In my early teens I first became aware that perhaps I wasn’t right with God as I had previously believed myself to be. I became confused when a teacher at school told me I had to accept Christ as my saviour to be saved and, on the other hand, a girlfriend from the Melbourne Revival Fellowship told me how she had just received the Holy Spirit and spoken in tongues. Having been brought up in the Church of England, I began attending confirmation classes, thinking that was the right thing to do, but I knew in my heart that I wasn’t getting any closer to God. I went to a Revival meeting at the time and came away not being able to deny anything I had seen or heard, but not wanting to be involved myself. I had a very full and largely happy life and wasn’t ready to completely turn to God.
I left school and continued to university to study a course I loved and filled my life with the normal things young people do. I had no desire to return to the Church of England, but I still had a nagging in the back of my mind that I wasn’t right with God. I tried to push aside these thoughts and threw myself into life. However, I found it increasingly difficult to uphold the morals by which I had always wanted to live, and slowly realised I didn’t have the strength within myself to do it.

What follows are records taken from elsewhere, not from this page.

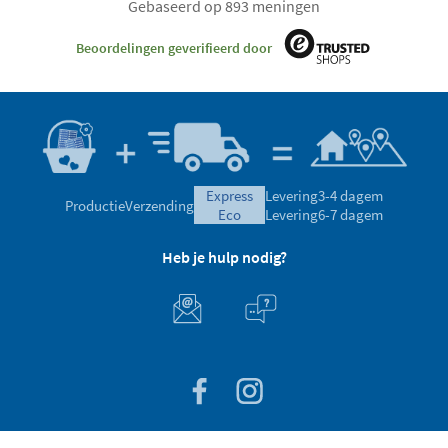
Gebaseerd op 893 meningen
Beoordelingen geverifieerd door
express
Levering
3-4 dagem
Productie
Verzending
eco
Levering
6-7 dagem
Heb je hulp nodig?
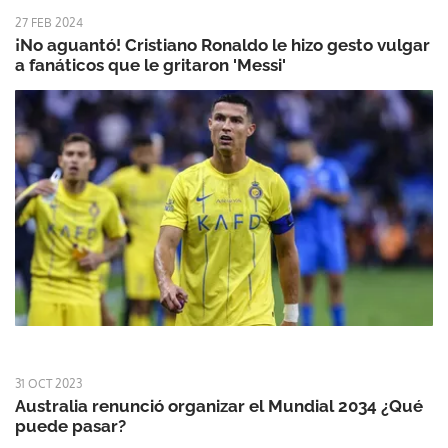
27 FEB 2024
¡No aguantó! Cristiano Ronaldo le hizo gesto vulgar
a fanáticos que le gritaron 'Messi'
31 OCT 2023
Australia renunció organizar el Mundial 2034 ¿Qué
puede pasar?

In January 1979 I came to a point when I realised that God wasn’t just offering me a short-term answer to my problems, but he was also willing to give me eternal life if I obeyed Him. I decided I would ask Him for the answers and when I finally repented, it was the biggest relief of my life. In the prayer line after a meeting, I spoke in tongues almost immediately, confirming the wonderful feeling that was inside me. At last, I knew God. I thank Him for taking all my burdens and fears away and filling the hole in my heart. The Lord has mightily blessed my life since that time, taught me trust Him for my needs and given me the purpose and direction I previously lacked.